* **Problem statement**
Among the lines of the records, please find those that contain the word "Court" and copy them.

======== The records ========

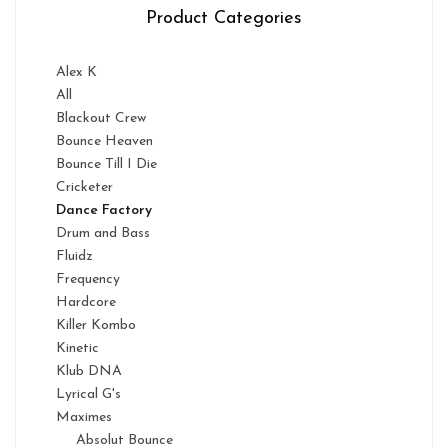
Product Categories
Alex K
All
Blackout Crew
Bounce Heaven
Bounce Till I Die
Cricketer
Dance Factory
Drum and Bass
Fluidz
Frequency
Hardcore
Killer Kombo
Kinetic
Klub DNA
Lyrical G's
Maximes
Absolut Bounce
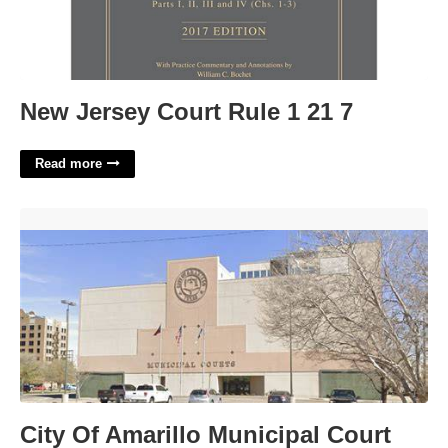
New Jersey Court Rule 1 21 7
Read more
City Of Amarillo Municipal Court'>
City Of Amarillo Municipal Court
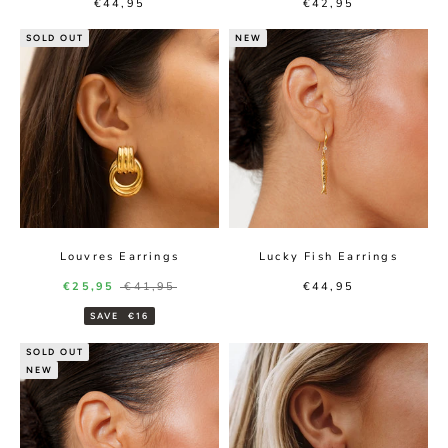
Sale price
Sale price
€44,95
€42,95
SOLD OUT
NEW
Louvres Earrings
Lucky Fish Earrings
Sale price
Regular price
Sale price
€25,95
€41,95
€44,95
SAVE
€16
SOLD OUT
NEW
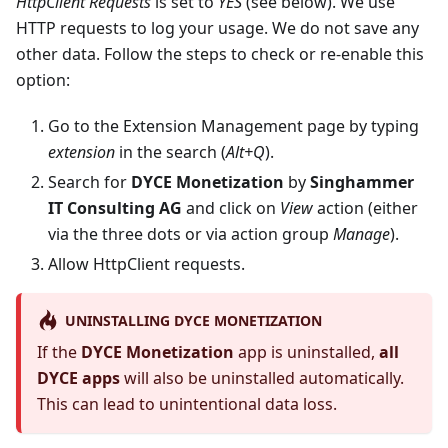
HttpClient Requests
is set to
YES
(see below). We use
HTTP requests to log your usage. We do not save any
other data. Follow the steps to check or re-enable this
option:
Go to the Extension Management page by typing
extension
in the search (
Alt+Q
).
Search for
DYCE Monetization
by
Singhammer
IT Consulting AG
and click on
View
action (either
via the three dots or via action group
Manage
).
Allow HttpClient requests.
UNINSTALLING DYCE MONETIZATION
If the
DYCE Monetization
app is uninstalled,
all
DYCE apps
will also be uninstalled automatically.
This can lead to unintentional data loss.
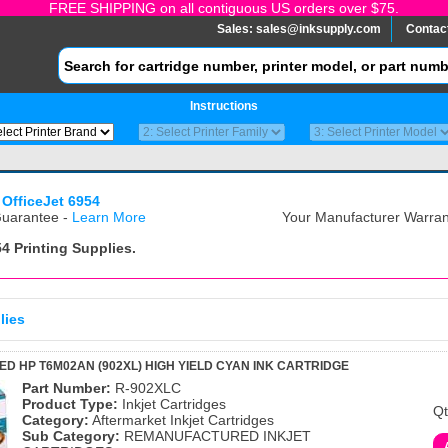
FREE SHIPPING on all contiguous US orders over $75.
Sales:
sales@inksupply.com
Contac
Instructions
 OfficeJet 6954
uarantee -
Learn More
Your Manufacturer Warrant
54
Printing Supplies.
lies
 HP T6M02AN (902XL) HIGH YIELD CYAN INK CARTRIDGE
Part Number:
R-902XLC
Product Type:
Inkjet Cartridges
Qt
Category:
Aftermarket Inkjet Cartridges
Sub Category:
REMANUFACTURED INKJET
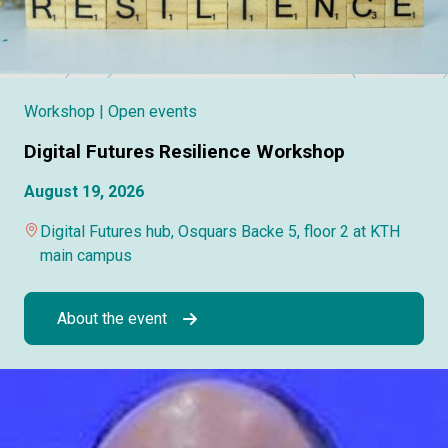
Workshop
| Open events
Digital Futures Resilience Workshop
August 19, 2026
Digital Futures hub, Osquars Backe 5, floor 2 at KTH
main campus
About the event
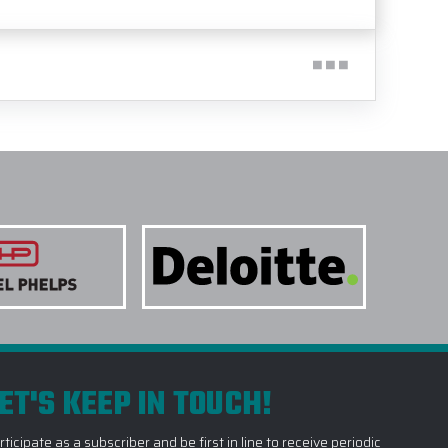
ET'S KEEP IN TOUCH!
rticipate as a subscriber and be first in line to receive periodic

========

* **Answer to this exercise**
New Jersey Court Rule 1 21 7
City Of Amarillo Municipal Court'>
City Of Amarillo Municipal Court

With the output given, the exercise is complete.